All‐in‐one Xylella detection and identification: A nanopore sequencing‐compatible conventional PCR

Abstract

Xylella fastidiosa is a plant‐pathogenic bacterium that poses a serious threat to the production of economically important plant species including grapes, almonds, olives and a broad range of amenity plants, causing significant economic losses worldwide. While multiple molecular detection assays have been developed for X. fastidiosa, there is a lack of molecular tools available for detection and differentiation of the closely related pear pathogen, Xylella taiwanensis. In this study, we present a novel conventional PCR assay with primers that can amplify both Xylella species. The amplified product could be sequenced and used for discrimination between the two species and the subspecies within the fastidiosa species. This PCR assay was designed using a genome‐informed approach to target the ComEC/Rec2 gene of both Xylella species, ensuring a higher specificity than other previously developed PCR assays.

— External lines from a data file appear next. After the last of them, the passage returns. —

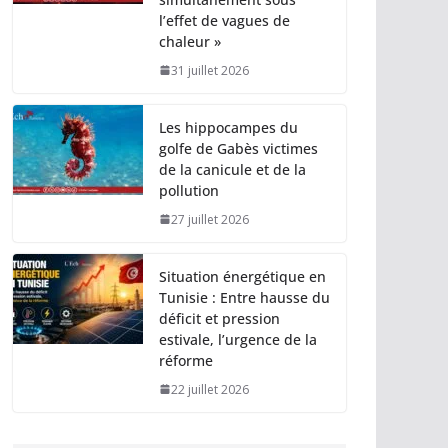
l’effet de vagues de
chaleur »
31 juillet 2026
Les hippocampes du
golfe de Gabès victimes
de la canicule et de la
pollution
27 juillet 2026
Situation énergétique en
Tunisie : Entre hausse du
déficit et pression
estivale, l’urgence de la
réforme
22 juillet 2026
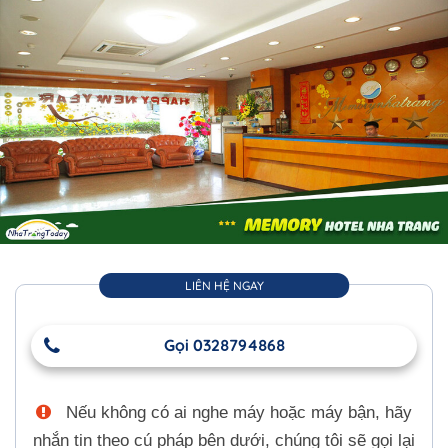
LIÊN HỆ NGAY
Gọi 0328794868
Nếu không có ai nghe máy hoặc máy bận, hãy
nhắn tin theo cú pháp bên dưới, chúng tôi sẽ gọi lại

A test performance study across five national plant diagnostic laboratories in Australia and New Zealand demonstrated this assay's high sensitivity and specificity to all known species and subspecies within the Xylella genus. This PCR assay can be used for Xylella identification at the species and subspecies level and is compatible with Sanger sequencing and nanopore sequencing for rapid turnaround time. The newly developed conventional PCR assay presented here offers rapid detection and accurate identification of both Xylella species from plant, insect vector or bacterial samples, enabling timely implementation of biosecurity measures or disease management responses.